=== What the task requires ===
Transcribe all of the data exactly. Images stay out.

=== Records shown ===
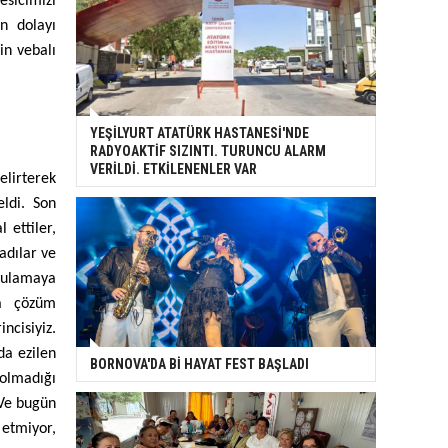
esicimizi
an dolayı
in vebalı
YEŞİLYURT ATATÜRK HASTANESİ'NDE
RADYOAKTİF SIZINTI. TURUNCU ALARM
VERİLDİ. ETKİLENENLER VAR
elirterek
eldi. Son
 ettiler,
adılar ve
gulamaya
na çözüm
ncisiyiz.
da ezilen
BORNOVA'DA Bİ HAYAT FEST BAŞLADI
 olmadığı
 Ve bugün
 etmiyor,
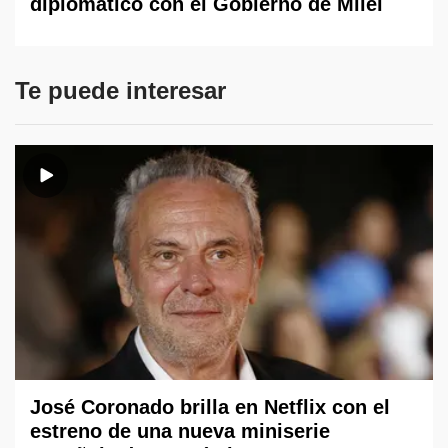
diplomático con el Gobierno de Milei
Te puede interesar
José Coronado brilla en Netflix con el
estreno de una nueva miniserie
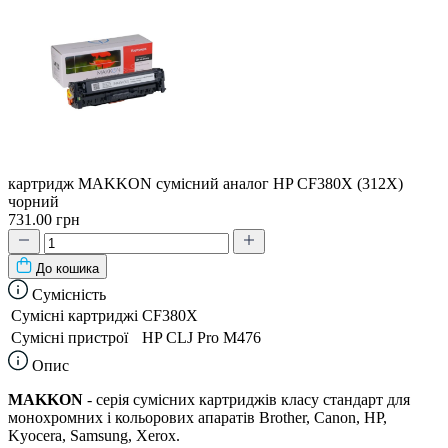
картридж MAKKON сумісний аналог HP CF380X (312X)
чорний
731.00 грн
До кошика
Сумісність
Сумісні картриджі
CF380X
Сумісні пристрої
HP CLJ Pro M476
Опис
MAKKON
- серія сумісних картриджів класу стандарт для
монохромних і кольорових апаратів Brother, Canon, HP,
Kyocera, Samsung, Xerox.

=== Answer area ===
esicimizi
an dolayı
in vebalı
YEŞİLYURT ATATÜRK HASTANESİ'NDE
RADYOAKTİF SIZINTI. TURUNCU ALARM
VERİLDİ. ETKİLENENLER VAR
elirterek
eldi. Son
 ettiler,
adılar ve
gulamaya
na çözüm
ncisiyiz.
da ezilen
BORNOVA'DA Bİ HAYAT FEST BAŞLADI
 olmadığı
 Ve bugün
 etmiyor,
diplomático con el Gobierno de Milei
Te puede interesar
José Coronado brilla en Netflix con el
estreno de una nueva miniserie
картридж MAKKON сумісний аналог HP CF380X (312X)
чорний
731.00 грн
До кошика
Сумісність
Сумісні картриджі
CF380X
Сумісні пристрої
HP CLJ Pro M476
Опис
MAKKON
- серія сумісних картриджів класу стандарт для
монохромних і кольорових апаратів Brother, Canon, HP,
Kyocera, Samsung, Xerox.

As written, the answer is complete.